> _PROBLEM TO WORK ON_:
Beginning with the first line, transcribe the entries below exactly through the line containing "Echtzeit-Übersicht, in der", inclusive.

Start of DATA FOR THE TASK

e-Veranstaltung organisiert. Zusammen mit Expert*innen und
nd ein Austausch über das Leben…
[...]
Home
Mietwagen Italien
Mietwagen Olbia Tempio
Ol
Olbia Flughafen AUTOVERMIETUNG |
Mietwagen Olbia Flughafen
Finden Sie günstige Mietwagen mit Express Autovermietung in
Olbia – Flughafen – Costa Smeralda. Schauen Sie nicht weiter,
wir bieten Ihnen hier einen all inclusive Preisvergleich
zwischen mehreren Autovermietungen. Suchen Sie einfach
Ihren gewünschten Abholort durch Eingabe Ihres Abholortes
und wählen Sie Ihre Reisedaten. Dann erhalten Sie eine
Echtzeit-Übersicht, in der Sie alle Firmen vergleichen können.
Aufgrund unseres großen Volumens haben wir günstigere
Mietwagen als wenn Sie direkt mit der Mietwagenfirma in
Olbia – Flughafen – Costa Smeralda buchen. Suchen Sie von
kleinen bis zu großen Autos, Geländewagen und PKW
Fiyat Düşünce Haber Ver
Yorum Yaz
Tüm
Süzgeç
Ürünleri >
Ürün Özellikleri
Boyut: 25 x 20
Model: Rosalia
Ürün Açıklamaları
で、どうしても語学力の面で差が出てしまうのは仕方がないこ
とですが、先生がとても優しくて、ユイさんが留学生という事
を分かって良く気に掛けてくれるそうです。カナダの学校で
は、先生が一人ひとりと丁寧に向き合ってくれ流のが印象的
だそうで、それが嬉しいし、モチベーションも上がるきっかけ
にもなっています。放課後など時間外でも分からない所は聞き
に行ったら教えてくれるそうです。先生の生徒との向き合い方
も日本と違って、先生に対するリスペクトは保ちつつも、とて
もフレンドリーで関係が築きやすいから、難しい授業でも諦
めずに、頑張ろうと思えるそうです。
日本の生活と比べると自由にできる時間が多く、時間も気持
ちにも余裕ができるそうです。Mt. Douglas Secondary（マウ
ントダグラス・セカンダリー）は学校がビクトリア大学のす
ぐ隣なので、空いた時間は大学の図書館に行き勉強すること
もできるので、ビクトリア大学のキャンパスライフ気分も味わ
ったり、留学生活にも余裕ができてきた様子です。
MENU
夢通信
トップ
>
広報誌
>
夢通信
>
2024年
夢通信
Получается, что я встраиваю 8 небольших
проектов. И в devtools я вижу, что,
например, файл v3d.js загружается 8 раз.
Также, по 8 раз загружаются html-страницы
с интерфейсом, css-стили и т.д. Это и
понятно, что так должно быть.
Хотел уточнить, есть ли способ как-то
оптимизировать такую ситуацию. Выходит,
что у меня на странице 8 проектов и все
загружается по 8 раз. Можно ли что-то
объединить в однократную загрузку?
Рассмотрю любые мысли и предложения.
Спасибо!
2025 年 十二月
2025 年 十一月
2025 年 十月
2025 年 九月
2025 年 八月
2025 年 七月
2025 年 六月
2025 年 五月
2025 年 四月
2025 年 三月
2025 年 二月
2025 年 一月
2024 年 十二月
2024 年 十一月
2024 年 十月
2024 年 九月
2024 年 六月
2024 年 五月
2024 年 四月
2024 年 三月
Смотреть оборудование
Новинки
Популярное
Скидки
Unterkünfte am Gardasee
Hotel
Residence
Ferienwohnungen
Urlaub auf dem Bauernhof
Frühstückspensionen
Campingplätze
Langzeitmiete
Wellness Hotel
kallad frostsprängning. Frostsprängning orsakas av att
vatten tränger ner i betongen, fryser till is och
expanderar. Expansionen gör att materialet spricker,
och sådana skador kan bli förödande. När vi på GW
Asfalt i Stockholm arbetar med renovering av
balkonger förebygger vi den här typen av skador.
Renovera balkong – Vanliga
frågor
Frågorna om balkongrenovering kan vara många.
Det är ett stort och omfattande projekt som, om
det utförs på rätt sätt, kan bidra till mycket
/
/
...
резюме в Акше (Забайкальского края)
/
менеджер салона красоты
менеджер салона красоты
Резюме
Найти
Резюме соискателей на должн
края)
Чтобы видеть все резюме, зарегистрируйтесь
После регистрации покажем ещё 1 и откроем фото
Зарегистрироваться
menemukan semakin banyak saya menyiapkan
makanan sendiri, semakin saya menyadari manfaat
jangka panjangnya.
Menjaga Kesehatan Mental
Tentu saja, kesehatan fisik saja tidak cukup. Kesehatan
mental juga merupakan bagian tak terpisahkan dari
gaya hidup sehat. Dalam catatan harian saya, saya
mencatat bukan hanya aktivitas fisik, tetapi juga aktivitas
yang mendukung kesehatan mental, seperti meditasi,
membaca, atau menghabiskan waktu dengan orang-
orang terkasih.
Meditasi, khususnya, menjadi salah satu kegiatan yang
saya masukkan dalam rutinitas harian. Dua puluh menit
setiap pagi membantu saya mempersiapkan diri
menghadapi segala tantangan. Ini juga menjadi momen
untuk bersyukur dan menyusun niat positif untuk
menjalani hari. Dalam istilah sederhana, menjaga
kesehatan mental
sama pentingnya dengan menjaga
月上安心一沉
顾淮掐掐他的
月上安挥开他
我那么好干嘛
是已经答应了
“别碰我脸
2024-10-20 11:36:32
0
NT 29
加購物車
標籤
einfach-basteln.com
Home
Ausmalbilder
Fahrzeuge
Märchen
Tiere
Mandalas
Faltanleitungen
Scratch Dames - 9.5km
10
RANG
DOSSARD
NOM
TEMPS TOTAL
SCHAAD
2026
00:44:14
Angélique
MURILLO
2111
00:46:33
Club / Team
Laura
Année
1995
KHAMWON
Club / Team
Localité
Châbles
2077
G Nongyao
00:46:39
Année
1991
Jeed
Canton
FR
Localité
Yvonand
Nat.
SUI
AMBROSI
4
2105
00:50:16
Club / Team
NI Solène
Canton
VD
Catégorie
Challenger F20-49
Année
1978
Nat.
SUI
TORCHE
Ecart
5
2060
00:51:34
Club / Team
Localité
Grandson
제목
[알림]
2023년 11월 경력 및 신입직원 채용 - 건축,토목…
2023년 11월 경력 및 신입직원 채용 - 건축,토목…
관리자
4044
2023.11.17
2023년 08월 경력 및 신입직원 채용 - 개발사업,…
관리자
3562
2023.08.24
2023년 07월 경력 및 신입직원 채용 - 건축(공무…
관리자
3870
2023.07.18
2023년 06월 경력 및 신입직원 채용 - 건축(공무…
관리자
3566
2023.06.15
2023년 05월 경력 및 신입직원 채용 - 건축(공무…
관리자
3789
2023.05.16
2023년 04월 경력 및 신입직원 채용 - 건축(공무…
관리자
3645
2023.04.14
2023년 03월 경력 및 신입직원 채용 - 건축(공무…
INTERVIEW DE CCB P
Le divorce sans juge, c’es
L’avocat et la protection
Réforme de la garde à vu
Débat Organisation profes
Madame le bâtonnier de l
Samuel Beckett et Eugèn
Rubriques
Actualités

End of DATA FOR THE TASK

> _PROBLEM SOLUTION_:
e-Veranstaltung organisiert. Zusammen mit Expert*innen und
nd ein Austausch über das Leben…
[...]
Home
Mietwagen Italien
Mietwagen Olbia Tempio
Ol
Olbia Flughafen AUTOVERMIETUNG |
Mietwagen Olbia Flughafen
Finden Sie günstige Mietwagen mit Express Autovermietung in
Olbia – Flughafen – Costa Smeralda. Schauen Sie nicht weiter,
wir bieten Ihnen hier einen all inclusive Preisvergleich
zwischen mehreren Autovermietungen. Suchen Sie einfach
Ihren gewünschten Abholort durch Eingabe Ihres Abholortes
und wählen Sie Ihre Reisedaten. Dann erhalten Sie eine
Echtzeit-Übersicht, in der Sie alle Firmen vergleichen können.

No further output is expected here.